Roanoke Times Copyright (c) 1995, Landmark Communications, Inc. DATE: TUESDAY, August 16, 1994 TAG: 9408160075 SECTION: CURRENT PAGE: NRV-3 EDITION: NEW RIVER VALLEY SOURCE: New River Valley bureau DATELINE: PULASKI LENGTH: Medium
A planning committee outlined a variety of possible activities for the festival at its first meeting Monday at the Colony of Virginia store. The center of the activities will be moved from Jackson Park to downtown Pulaski, particularly along several blocks of Main Street, which will be closed to traffic.

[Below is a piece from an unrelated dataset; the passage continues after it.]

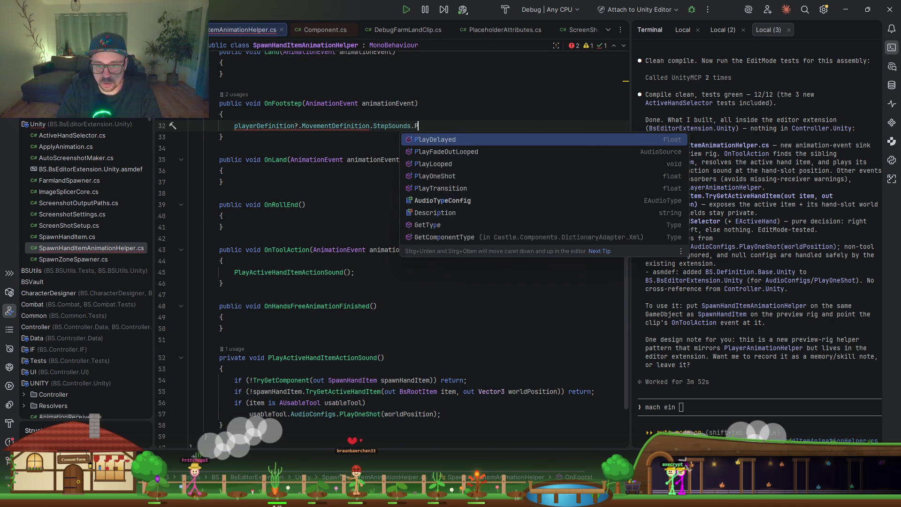
{"action": "key", "text": "Tab"}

Mailing labels are being prepared for volunteers at Pulaski's RSVP Senior Center to put on envelopes for the mailings. Pat Gooch, co-owner of the new Casimir Company framing store on Main Street, is running off the labels on her computer. She is also supplying a drawing of Count Casimir Pulaski, the Polish nobleman who sided with the Colonies in the Revolutionary War and for whom both her store and the town and county are named.
Debbie Jonas, owner of Colony of Virginia, said she had gotten positive responses about Count Pulaski Day from more than 30 crafts people she had contacted over the weekend at the Virginia Highlands Festival in Abingdon. She and Marlys Flynn, owner of the Upstairs/Downstairs store, also recruited antique dealers from a show at the Roanoke Civic Center.

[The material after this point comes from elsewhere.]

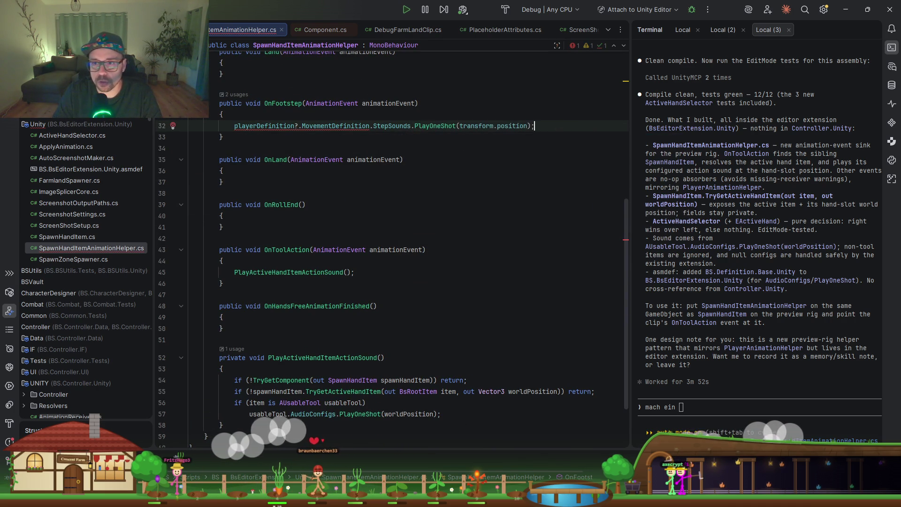
{"action": "scroll", "coordinate": [343, 149], "scroll_direction": "up", "scroll_amount": 1}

Activities being considered for Count Pulaski Day, which will run generally from 10 a.m. to 5 p.m., include live music and radio broadcasting of the event, a bike rodeo, hayride, bicycle races, pumpkin-carving contest, horse and buggy rides, tours of the Old Courthouse, a tug-of-war between employees of the town and county, a Count Pulaski look-alike contest, and people in Revolutionary War period dress.
Jonas said the committee is still open to more ideas, which can be brought to her or Flynn.